A aceitação é tácita, como acontece no caso da doação de órgãos, quem não estiver de acordo tem de o declarar explicitamente, caso contrário está a dar a sua autorização. A medida vai permitir maior acessibilidade, mais eficácia, poupança de custos e um enorme avanço em termos de investigação e tratamento de doenças. Entra em vigor daqui a dois anos.

"É como se fosse um roaming na área da saúde, independentemente do hospital ou do país onde nos encontremos o utente irá ter acesso ao seu registo clínico em toda a União Europeia. Se eu tiver tido um episódio na Bélgica na semana passada e hoje tiver de ir ao médico em França, ele poderá ver o meu historial clínico em francês", diz ao SAPO24 a deputada europeia Sara Cerdas (eleita pelo PS), que esteve nas negociações em representação do seu grupo político pela Comissão de Saúde Pública [e da Segurança Alimentar].

Além de melhorar a acessibilidade aos cuidados e saúde primários, a medida significa "uma poupança de 20% nos gastos com saúde", uma parte com a não repetição de exames médicos. Mas os benefícios vão mais longe. Sara Cerdas, que é médica, lembra a importância de uma base de dados com informação de quase 450 milhões de europeus e o que isso pode fazer pela ciência e pela inovação.

"Isto vai fazer com que haja uma revolução na área do conhecimento em saúde", afirma. E dá um exemplo: "Em 2024 não sabemos metade das causas do cancro, uma doença tão prevalente. Existem muitos factores que influenciam a nossa saúde, mas que ainda não conseguimos provar causalidade. Com mais dados, iremos ter mais informação para dar uma resposta às necessidades de saúde dos europeus, trabalhando sempre para mais saúde e bem-estar".

A deputada deixa uma nota especial sobre as doenças raras, que "afectam cinco pessoas em cada 10 mil. Em Portugal temos cerca de 80 mil pessoas que sofrem de doenças raras, mas na União Europeia são 33 milhões". O leque de patologias é muito diversificado, mas estudar um número mais alargado de casos vai permitir acumular conhecimento, não apenas para a investigação das causas, mas também para os tratamentos. "É um farol no horizonte do ponto de vista do avanço médico-científico, não apenas para Portugal, mas para todos os países europeus".

Elaborar o regulamento, aprovado hoje com 445 votos a favor, 142 contra e 39 abstenções, "foi um trabalho muito exigente, mais de 100 reuniões técnicas e políticas, cerca de um ano e meio para o concluirmos nesta legislatura. É com muito agrado que o vejo votado e aprovado". A negociação envolveu também a Comissão das Liberdades Cívicas, da Justiça e dos Assuntos Internos, já que em causa está o acesso a informação privada e sensível.

Esta matéria é, aliás, motivo pelo qual o PCP se bateu contra o regulamento. "Fazer esta grande base de dados a nível europeu, mas não nos podemos esquecer que a União Europeia é um mercado, tudo é mercantilizável, incluindo os dados de saúde, que podem ser cedidos a grandes farmacêuticas ou outras empresas para fazerem o que quiserem com essa informação", diz ao SAPO24 a deputada comunista Sandra Pereira. "Queremos que os Estados salvaguardem o direito do acesso à saúde e não se desresponsabilizem de salvaguardar esse direito".

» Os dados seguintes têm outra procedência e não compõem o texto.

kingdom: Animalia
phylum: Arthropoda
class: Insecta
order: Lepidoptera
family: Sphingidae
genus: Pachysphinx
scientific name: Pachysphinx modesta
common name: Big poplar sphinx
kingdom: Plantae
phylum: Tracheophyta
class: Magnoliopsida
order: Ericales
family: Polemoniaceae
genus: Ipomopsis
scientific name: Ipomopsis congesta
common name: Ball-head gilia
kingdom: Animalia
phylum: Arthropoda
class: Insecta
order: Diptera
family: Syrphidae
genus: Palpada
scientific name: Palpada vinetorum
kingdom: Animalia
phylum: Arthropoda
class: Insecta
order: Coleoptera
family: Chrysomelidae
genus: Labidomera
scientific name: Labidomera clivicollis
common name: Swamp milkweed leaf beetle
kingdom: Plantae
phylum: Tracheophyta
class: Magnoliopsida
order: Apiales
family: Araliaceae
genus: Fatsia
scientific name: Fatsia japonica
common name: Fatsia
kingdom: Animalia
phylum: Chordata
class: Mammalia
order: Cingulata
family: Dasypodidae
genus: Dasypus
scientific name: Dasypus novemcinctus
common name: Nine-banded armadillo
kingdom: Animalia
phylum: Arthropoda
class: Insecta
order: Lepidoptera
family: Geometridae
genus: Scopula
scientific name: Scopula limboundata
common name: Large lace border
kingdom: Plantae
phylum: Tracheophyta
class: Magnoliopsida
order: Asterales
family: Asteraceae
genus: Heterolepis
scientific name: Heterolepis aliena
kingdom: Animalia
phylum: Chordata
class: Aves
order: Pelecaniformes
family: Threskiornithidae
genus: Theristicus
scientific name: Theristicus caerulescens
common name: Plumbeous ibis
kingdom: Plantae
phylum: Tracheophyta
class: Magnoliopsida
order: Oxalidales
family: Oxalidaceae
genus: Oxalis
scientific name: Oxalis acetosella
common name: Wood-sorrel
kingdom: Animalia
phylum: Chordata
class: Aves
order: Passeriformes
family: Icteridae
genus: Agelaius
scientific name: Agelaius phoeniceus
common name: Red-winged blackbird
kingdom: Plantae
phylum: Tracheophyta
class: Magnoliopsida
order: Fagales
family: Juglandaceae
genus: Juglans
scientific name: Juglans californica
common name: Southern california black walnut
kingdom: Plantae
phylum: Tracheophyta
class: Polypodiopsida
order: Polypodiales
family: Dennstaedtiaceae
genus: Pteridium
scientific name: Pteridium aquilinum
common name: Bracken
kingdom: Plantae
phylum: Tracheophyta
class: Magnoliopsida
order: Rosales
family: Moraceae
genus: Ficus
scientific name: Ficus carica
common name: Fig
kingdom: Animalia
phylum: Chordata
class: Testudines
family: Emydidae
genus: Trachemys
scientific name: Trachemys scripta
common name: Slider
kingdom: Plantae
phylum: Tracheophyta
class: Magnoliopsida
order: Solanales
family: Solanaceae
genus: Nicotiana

Sara Cerda responde: "Os dados não poderão ser utilizados, por exemplo, pelos seguros de saúde para influenciar o prémio de um segurado", garante Sara Cerdas. "Está muito bem delineado no regulamento para que fins podem ser utilizados os dados e essa seria uma penalidade muito graves".

"Obviamente temos de ter noção da pluralidade da União Europeia, e tivemos de ter atenção para criar um regulamento que hoje está nas mãos de um regime democrático, mas que também pode estar nas mãos de um país que não respeita o Estado de direito. E dou o exemplo de um país onde até existe respeito pelo Estado de direito, Malta. Mas que ainda tem o aborto ilegal. No entanto, com este regulamento garantimos que uma mulher maltesa que precise e decida fazer um aborto de forma segura - porque o aborto vai existir sempre, a questão é se é feito de forma segura ou não - e para isso vá fazê-lo noutro país da UE, quando regressa a Malta pode omitir essa informação da sua ficha médica. Tivemos de garantir esta confidencialidade e segurança no armazenamento dos dados, e o regulamento apenas irá funcionar se as pessoas tiverem confiança neste espaço europeu de dados de saúde", concluiu a deputada madeirense, agora candidata à Assembleia Regional da Madeira.